Make me a match! ‘YentaCon’ desire: Hook up the ‘tribe’
A matchmakers’ convention is helping young Jews make love, not war.
Leading “yentas” from New York and around the world descended on Philadelphia on Thursday and Friday for the inaugural “YentaCon,” billed as the “first Jewish matchmaking conference” in the country designed to match members of the Tribe.
But these weren’t little old babushkas like in “Fiddler on the Roof.” These were next-gen millennial matchmakers, one as young as 25, delivering decidedly modern guidance, such as “Judaism and Sexuality,” to discerning singles.
“It’s the year of the yenta,” declared NYC yenta Bonnie Winston, who said that matchmakers are working overtime trying to pair up singles “looking for a Jewish connection” in the wake of the Oct. 7
Hamas attacks and amid surging antisemitism.
“We are all in one room to support one another, despite our differences, to help our Jewish clients find love,” she said to a sea of emphatic nods.
“The closer you get to ‘Fiddler on the Roof’-style matchmaking, the better it is,” said Ali Adler of “Matched by Ali,” adding that the emphasis on in-person, face-toface meetups is back. “It’s as oldfashioned as you can get.”
At the Weitzman National Museum of American Jewish History in Philly, one block from the Liberty Bell, it was kosher schnitzel instead of cheesesteaks on the menu — along with a healthy portion of kvetching, kvelling and kibbitzing. The crowd, sporting “Yenta”-emblazoned fanny packs against a wall of heart-shaped balloons, included dozens of matchmakers and love coaches — both Hasidic and secular; rabbis both male and female; husband-and-wife matchmakers; black matchmakers; and one who’s part of a family of Lutheran ministers. They all had one mission: to help Jews meet and marry.
‘Are they single?’
The yenta-ing became so raucous that at one point conference cofounder Michal Naisteter found a way to quiet the room when she announced, “Someone in this room is wearing a vibrator — you have to guess who.”

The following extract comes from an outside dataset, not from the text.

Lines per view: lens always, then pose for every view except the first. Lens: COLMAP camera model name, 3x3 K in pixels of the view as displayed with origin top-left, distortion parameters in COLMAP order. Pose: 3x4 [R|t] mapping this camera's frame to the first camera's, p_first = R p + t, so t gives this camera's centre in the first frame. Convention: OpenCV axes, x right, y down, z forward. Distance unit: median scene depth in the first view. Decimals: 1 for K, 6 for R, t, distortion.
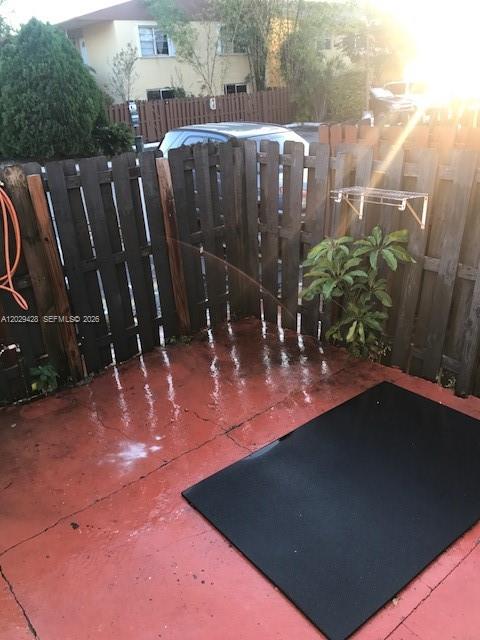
lens RADIAL K [[528.1, 0, 240.0], [0, 528.1, 320.0], [0, 0, 1]] dist [0.040503, -0.116438]
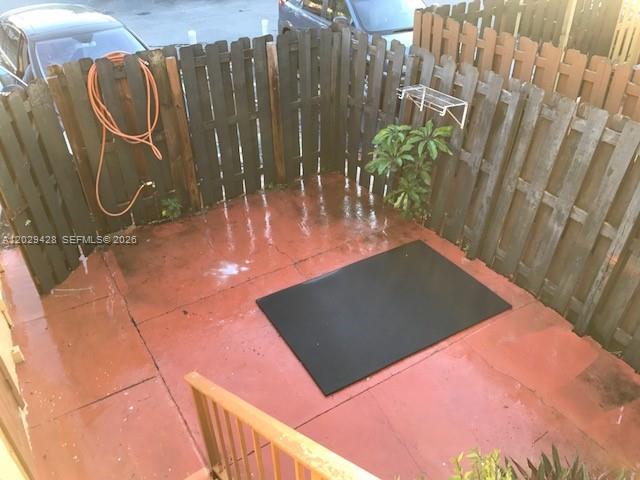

The female-heavy crowd, save for a few male matchmakers, including 31-year-old Nicholas Rosen of Washington Heights, plotzed when a phalanx of armed SWAT team guys entered the room for a security exercise and a matchmaker worth her weight screamed out, “Are they single?”
Indeed, the unofficial commandment, thou shalt get busy, was foremost on everyone’s minds. During Rabbi Yisroel Bernath’s session, “Kabbalah of Love,” the “Love Rabbi” reiterated the group’s mission, declaring, “The greatest thing since sliced challah is getting someone married.”
Matchmakers showcased their clients during PowerPoint presentations: the bachelor from NYC “with a beach house in East Hampton,” the “quirky cult Disney addict,” the “self-made VC” and the holy grail of matches — the “single Jewish doctor.”
Aleeza Ben Shalom, star of Netflix’s “Jewish Matchmaking,” told The Post she’s “reclaiming” the word yenta and “wants to spread a lot of seeds” to make Jewish connections.
As one yenta put it, “When we have love and peace, we have hope — and we all need that,” Jewish or not.